Au Kenya, la Cour suprême a invalidé le résultat de l’élection présidentielle du 8 août dernier et, partant, la réélection du président sortant Uhuru Kenyatta pourtant déjà proclamé vainqueur par la commission électorale indépendante. Pour les juges kenyans, des «irrégularités ont affecté l’intégrité de l’élection», qui «n’a pas été conduite en accord avec la Constitution». Le résultat de l’élection, ont dit les juges, «est donc invalide et nul», et un nouveau vote doit être organisé sous deux mois.
Commentant cette décision de la Cour, prise à une majorité de quatre juges sur six, le président Uhuru Kenyatta a dit : «Personnellement, je suis en désaccord avec la décision qui a été prise mais je la respecte».
En Mauritanie, en dépit du bourrage avéré des urnes, de l’embrigadement des personnels et fonctionnaires de l’Etat, de la fraude à grande échelle facilitée par les autorités administratives régionales et locales et même par certains membres de la CENI, les résultats du scrutin référendaire portant sur des amendements de la loi fondamentale, ayant déjà fait l’objet d’un rejet sans appel par le parlement, ont été, sans coup férir, validés le 15 Août, par le conseil de Sghaïr Ould M’Barek. Malgré la fraude à ciel ouvert qui a entaché le scrutin, malgré un grand nombre de flagrantes irrégularités dont des procès verbaux où le nombre de votants dépasse le nombre d’inscrits, le conseil constitutionnel mauritanien n’a rien eu à redire. C’est à peine s’il a reconnu avoir reçu des recours en annulation (présentés par certains électeurs) qu’il a dit rapidement avoir rejetés. Rien de plus.

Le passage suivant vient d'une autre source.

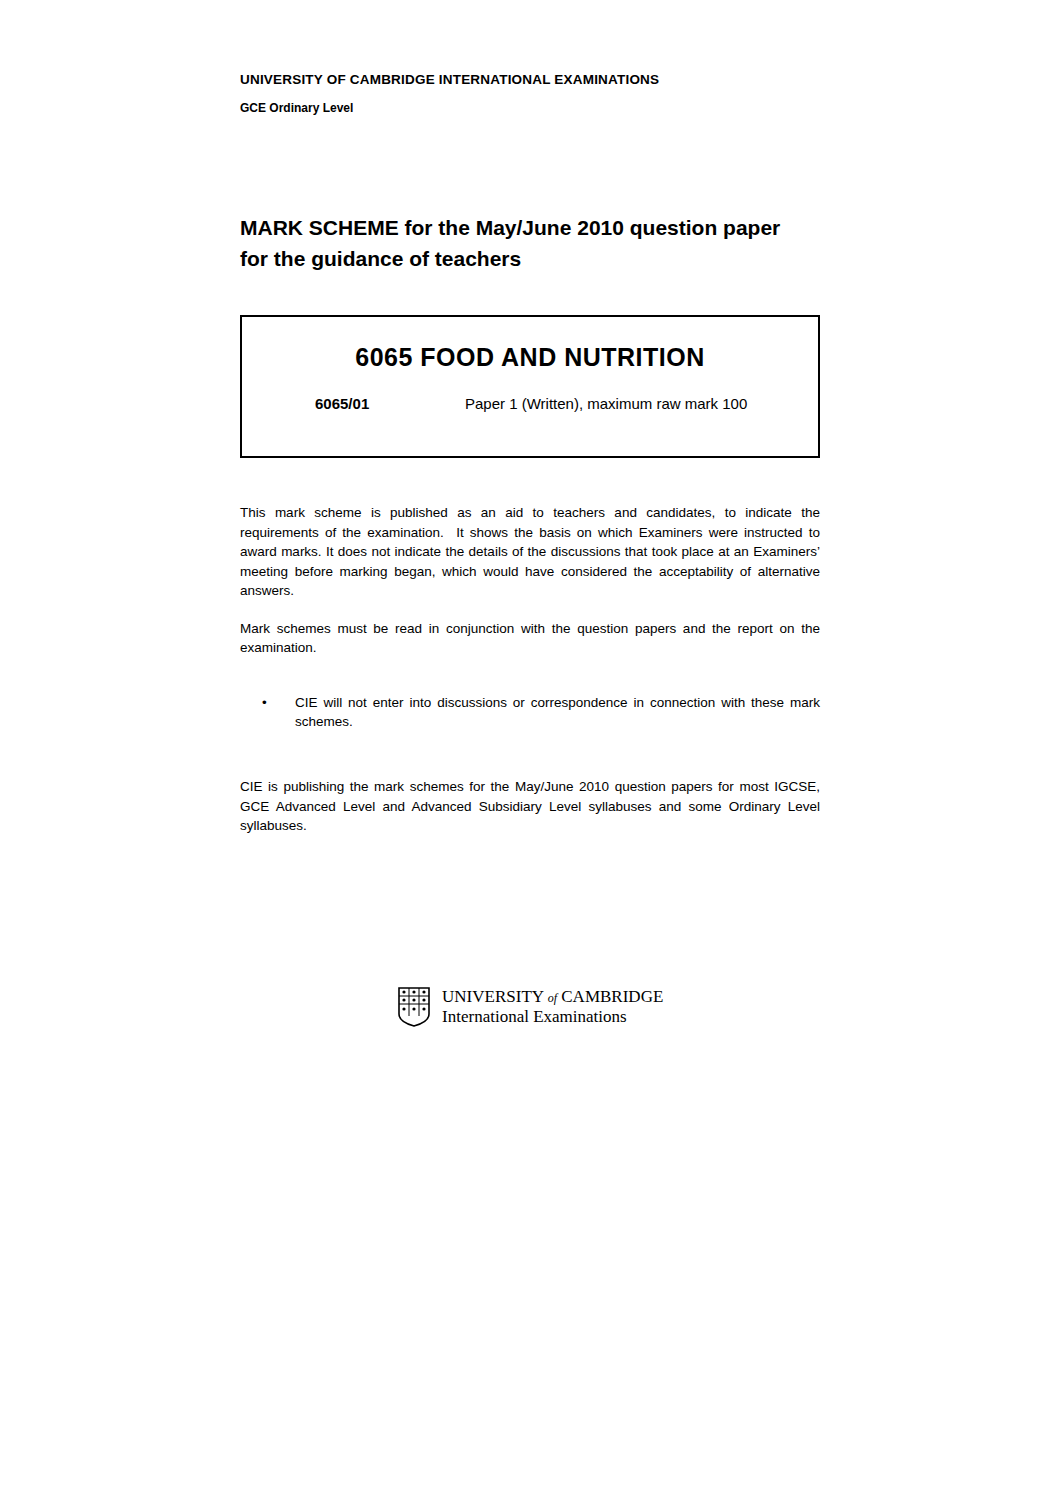UNIVERSITY OF CAMBRIDGE INTERNATIONAL EXAMINATIONS
GCE Ordinary Level
MARK SCHEME for the May/June 2010 question paper for the guidance of teachers
6065 FOOD AND NUTRITION
6065/01 Paper 1 (Written), maximum raw mark 100
This mark scheme is published as an aid to teachers and candidates, to indicate the requirements of the examination. It shows the basis on which Examiners were instructed to award marks. It does not indicate the details of the discussions that took place at an Examiners’ meeting before marking began, which would have considered the acceptability of alternative answers.
Mark schemes must be read in conjunction with the question papers and the report on the examination.
CIE will not enter into discussions or correspondence in connection with these mark schemes.
CIE is publishing the mark schemes for the May/June 2010 question papers for most IGCSE, GCE Advanced Level and Advanced Subsidiary Level syllabuses and some Ordinary Level syllabuses.
UNIVERSITY of CAMBRIDGE
International Examinations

N’ayant aucune illusion sur ce qu’est ce conseil constitutionnel ni sur ce qui peut être attendu de lui, Me Bettah, président de la Convergence Démocratique Nationale, seul parti de l’opposition à avoir choisi de participer au référendum en faisant campagne pour le Non, n’a même pas daigné présenter un recours en annulation !
Au Kenya, Raila Odinga, le rival du président sortant, qui avait dénoncé des fraudes et saisi la plus haute juridiction du pays, n’a pas été inquiété. Mieux, c’est lui qui pose les conditions de sa participation à l’élection bis et exige le remplacement de certains membres de la commission électorale indépendante dont la moralité lui semble douteuse.
En Mauritanie, c’est tout le contraire ! Tous ceux qui ont osé exprimer leur hostilité aux amendements constitutionnels sont sur la ligne de mire du pouvoir. Des Sénateurs, des journalistes, des syndicalistes et des hommes d’affaires ont ainsi eu maille à partir avec la justice du pouvoir. Celle-ci n’y était pas allée de main morte. Elle a distribué à tour de bras mandats d’arrêt, de dépôt et placements sous contrôle judiciaire. Tous ceux qui sont poursuivis dans le cadre de ce dossier dit «crimes transfrontaliers de gabegie» ont, en prime, été traînés devant la police et le parquet où certains parmi eux ont été retenus et interrogés toute une nuit.
Mais ce qui est le plus gênant dans tout ça, c’est que, dès le début, certains avaient prédit que le pouvoir des généraux allait sévir contre les sénateurs qui lui avaient administré un soufflet le 17 Mars 2017 en rejetant la réforme qu’il proposait. Il s’agirait donc de poursuites préméditées engagées, sinon pour trucider l’opposition du moins pour l’affaiblir et montrer à l’opinion que c’est, seul, le pouvoir qui a la haute main sur le pays.
Voilà, en gros quelques-unes des différences qui distinguent la Mauritanie du Kenya, s’agissant surtout du fonctionnement des institutions en charge du recours et de la gestion des périodes post-électorales. Mais, ce n’est pas tout, il y en a encore d’autres:
- le Kenya est une Nation qui a connu seulement deux présidents sur toute la période allant de 1964 à 1998 alors que nous on en a eu neuf. Le Kenya n’a jamais connu de coups d’Etat militaires alors que nous on a tendance à devenir le pays du million de putschs.
- le Kenya est la première économie d’Afrique de l’Est alors que nous, en dépit de l’immensité de nos richesses, nous demeurons sur le carreau.
Il reste qu’en dépit de ces différences, le Kenya et la Mauritanie demeurent tous les deux dans le besoin de plus d’apaisement et de paix sociale. Le président kenyan qui a dit respecter la décision de la cour suprême et ne s’en est pas pris à ses opposants semble en être conscient. Est-ce qu’il en est de même en ce qui concerne ceux qui nous gouvernent ? Les poursuites engagées, ces jours-ci, contre plusieurs segments de la société civile ne le laissent pas penser et n’incitent, en tout cas guère à l’optimisme.